Семён Израилевич Липкин
КАРТИНЫ И ГОЛОСА
Драматическая повесть
Часть первая
Картина первая
Пролог
Одесса, 1969 год. Я сворачиваю за угол - и не узнаю улицу. Костецкая? Болгарская? А мне хотелось выйти на Мясоедовскую. Почему-то именно на Мясоедовскую. Для нас, жителей города, наименования улиц заключали в себе целый мир, и мир, в них заключенный, не менялся, он по-прежнему был миром детства, веселой красноречивой нищеты, тихого увядания и бурной жизнедея-тельности, хотя сами наименования улиц менялись. Например, я знал, что Мясоедовская теперь - улица Шолом-Алейхема.
Я ищу глазами когда-то знаменитую, превосходную больницу для бедных, но вижу новые многоэтажные постройки, стекло и бетон Дома связи,- неужели Молдаванке нужен Дом связи?
Я здесь не был много лет. Я никогда не жил на Молдаванке, но она во мне жила всегда. Я еще не родился, а она уже во мне жила. Ступившие на путь перерождений не помнят о своих прежних существованиях, а я помню все. Я, возможно, способен прощать, но забыть я не в силах.
Во мне не хотят умереть те, кто населял эту крикливую, плачущую, молящуюся и грешившую окраину, добровольное гетто. Я помню ее невысокие дома, с низкими подворотнями, ее длиннобо-родых стариков в ермолках и старух в париках, я помню сверстников моего детства, оборванных забияк и немытых ангелов. Электрический пучок воспоминаний сосредоточился для меня в подвале сапожника. Тихий, светлый, летний, предвечерний час. Огромный степной закат захватывает обнаженное бессилье домов, подступает к булыжнику мостовых. Сапожник, худой, с открытым беззубым ртом, сидит на ступеньках своего подвала, блаженно отдыхает, а рядом с ним, на его низеньком, с кожаным сиденьем квадратном стуле, читает газету его жена, толстая, в шали в черную и серую клетку, она держит газету вверх ногами, она не знает грамоте, но пусть соседи видят, что она читает.

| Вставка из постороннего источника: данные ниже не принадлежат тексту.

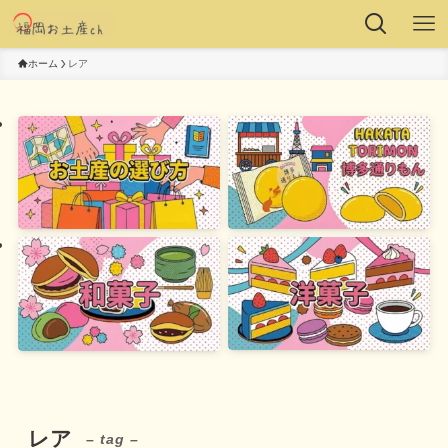
ホーム
レア
レア
– tag –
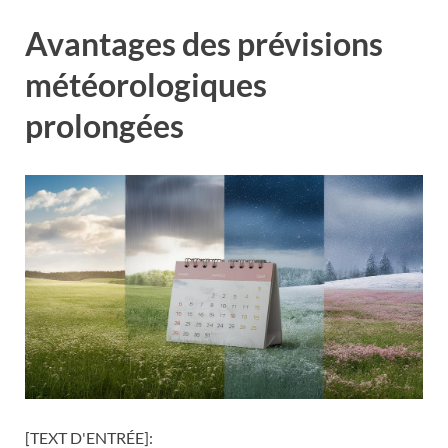
Avantages des prévisions
météorologiques
prolongées
[TEXT D'ENTRÉE]:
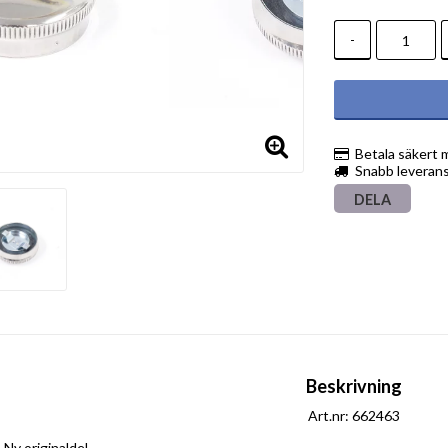
-
Betala säkert 
Snabb leveran
DELA
Beskrivning
Art.nr: 662463
Ny originaldel
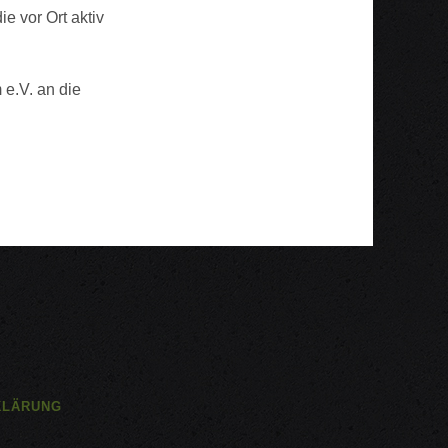
e vor Ort aktiv
e.V. an die
KLÄRUNG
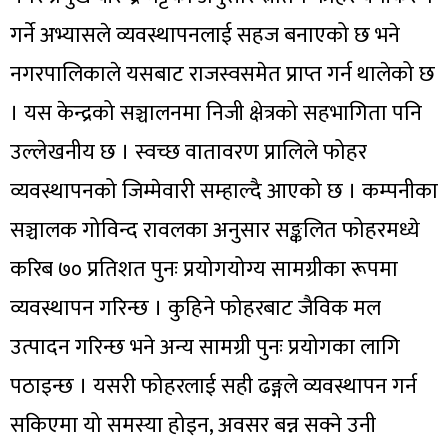
गर्ने अभ्यासले व्यवस्थापनलाई सहज बनाएको छ भने
नगरपालिकाले यसबाट राजस्वसमेत प्राप्त गर्न थालेको छ
। यस केन्द्रको सञ्चालनमा निजी क्षेत्रको सहभागिता पनि
उल्लेखनीय छ । स्वच्छ वातावरण प्रालिले फोहर
व्यवस्थापनको जिम्मेवारी सम्हाल्दै आएको छ । कम्पनीका
सञ्चालक गोविन्द रावलका अनुसार सङ्कलित फोहरमध्ये
करिब ७० प्रतिशत पुनः प्रयोगयोग्य सामग्रीका रूपमा
व्यवस्थापन गरिन्छ । कुहिने फोहरबाट जैविक मल
उत्पादन गरिन्छ भने अन्य सामग्री पुनः प्रयोगका लागि
पठाइन्छ । यसरी फोहरलाई सही ढङ्गले व्यवस्थापन गर्न
सकिएमा यो समस्या होइन, अवसर बन्न सक्ने उनी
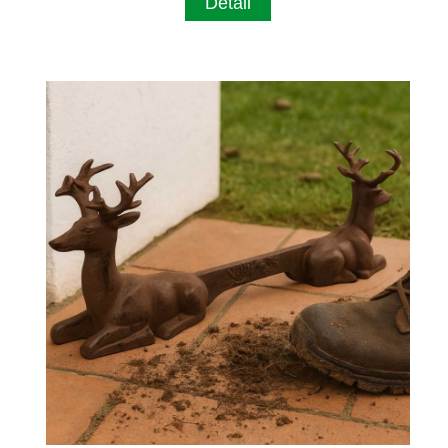
Detail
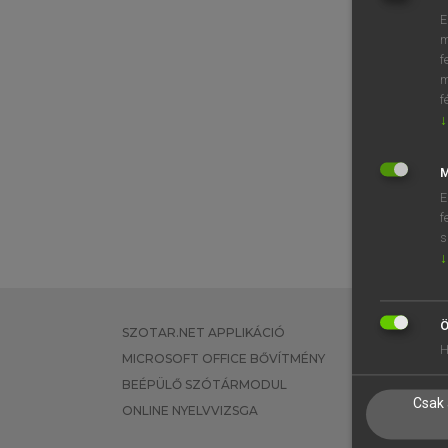
E
m
f
m
f
↓
M
E
f
s
↓
Ö
SZOTAR.NET APPLIKÁCIÓ
EGYÉNI FEL
H
MICROSOFT OFFICE BŐVÍTMÉNY
TANULÓKNA
BEÉPÜLŐ SZÓTÁRMODUL
OKTATÁSI I
Csak 
ONLINE NYELVVIZSGA
VÁLLALATI 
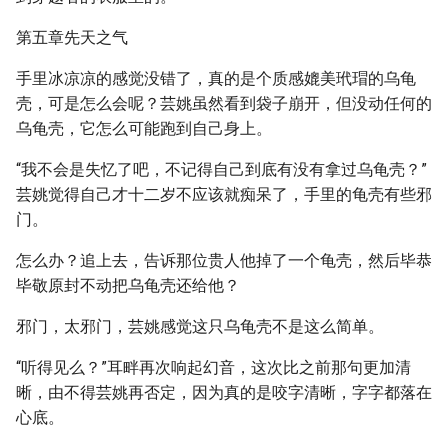
第五章先天之气
手里冰凉凉的感觉没错了，真的是个质感媲美玳瑁的乌龟
壳，可是怎么会呢？芸姚虽然看到袋子崩开，但没动任何的
乌龟壳，它怎么可能跑到自己身上。
“我不会是失忆了吧，不记得自己到底有没有拿过乌龟壳？”
芸姚觉得自己才十二岁不应该就痴呆了，手里的龟壳有些邪
门。
怎么办？追上去，告诉那位贵人他掉了一个龟壳，然后毕恭
毕敬原封不动把乌龟壳还给他？
邪门，太邪门，芸姚感觉这只乌龟壳不是这么简单。
“听得见么？”耳畔再次响起幻音，这次比之前那句更加清
晰，由不得芸姚再否定，因为真的是咬字清晰，字字都落在
心底。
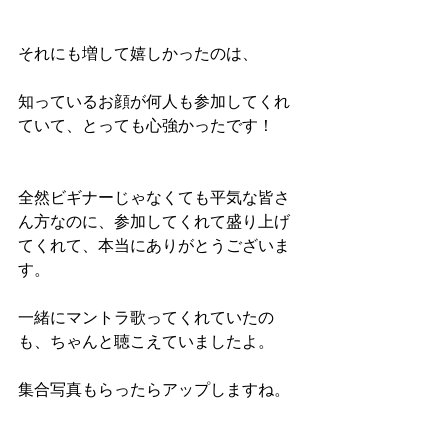
それにも増して嬉しかったのは、
知っているお顔が何人も参加してくれ
ていて、とっても心強かったです！
全然ビギナーじゃなくても平気な皆さ
ん方なのに、参加してくれて盛り上げ
てくれて、本当にありがとうございま
す。
一緒にマントラ歌ってくれていたの
も、ちゃんと聴こえていましたよ。
集合写真もらったらアップしますね。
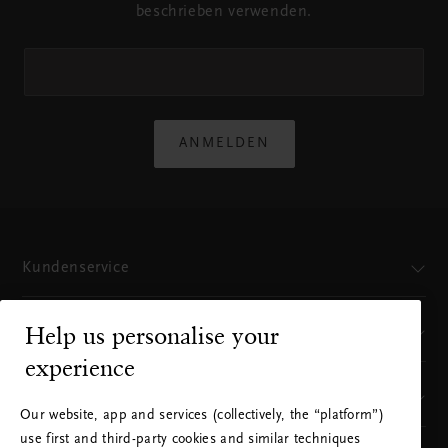
beschrieben verwenden.
ANMELDEN
Kundenservice
Help us personalise your
Sie finden uns hier
experience
Unsere Marke
Our website, app and services (collectively, the “platform”)
use first and third-party cookies and similar techniques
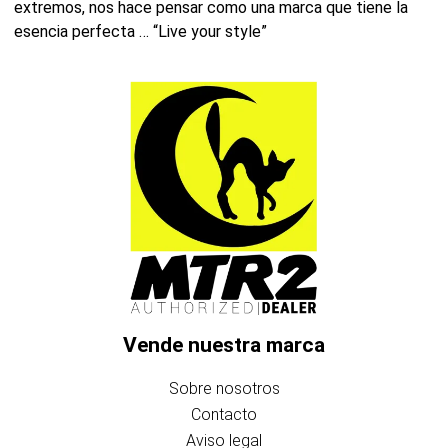
extremos, nos hace pensar como una marca que tiene la
esencia perfecta … “Live your style”
Vende nuestra marca
Sobre nosotros
Contacto
Aviso legal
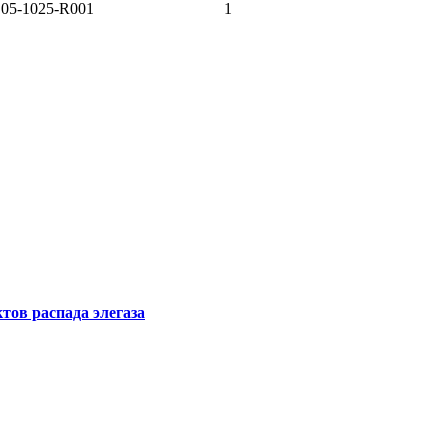
 05-1025-R001
1
тов распада элегаза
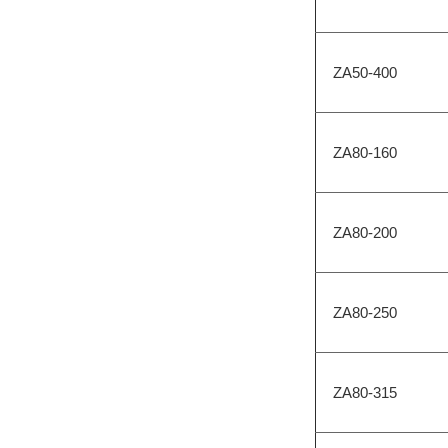
ZA50-400
ZA80-160
ZA80-200
ZA80-250
ZA80-315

Где они теперь, сапожник и его жена? Слезы подступают к моим глазам, а улица бежит вдаль, в степь. Как странно, что эта замкнутая окраина устремлена в степь, в полынную причерноморскую волю. О, как печальны были здесь дома, как мучительно тусклы и плоски их стены, как грязны и пыльны их дворы, и среди этой грязи и пыли целомудренно цвели белые акации, как нежные побеги низменной жизни - к чему-то высокому, запредельному.
Где-то поблизости, думаю я, наверное, помещалось, еще в прошлом столетии, извозо-промыш-ленное заведение. Владелец его, грубый и крепкий, как его биндюги, работает мое воображение,- был широкоплеч, громкоголос, самоуверен, молился в синагоге, в которую входили - мужчины и женщины - через две галереи на втором этаже, и в этой синагоге на Молдаванке он был самым важным прихожанином, может быть, одним из старост, и восседал в цилиндре по праздникам, наслаждаясь протяжным пением кантора, отдыхая от своей конюшни, от ржания лошадей и скрипа телег. А сын его стал знаменитым русским художником, а внук - еще более знаменитым русским поэтом, он крестился, он никогда не видел Молдаванки, он всю жизнь старался подавить ее в себе, раздавить, а она в нем упрямо жила, не хотела умирать.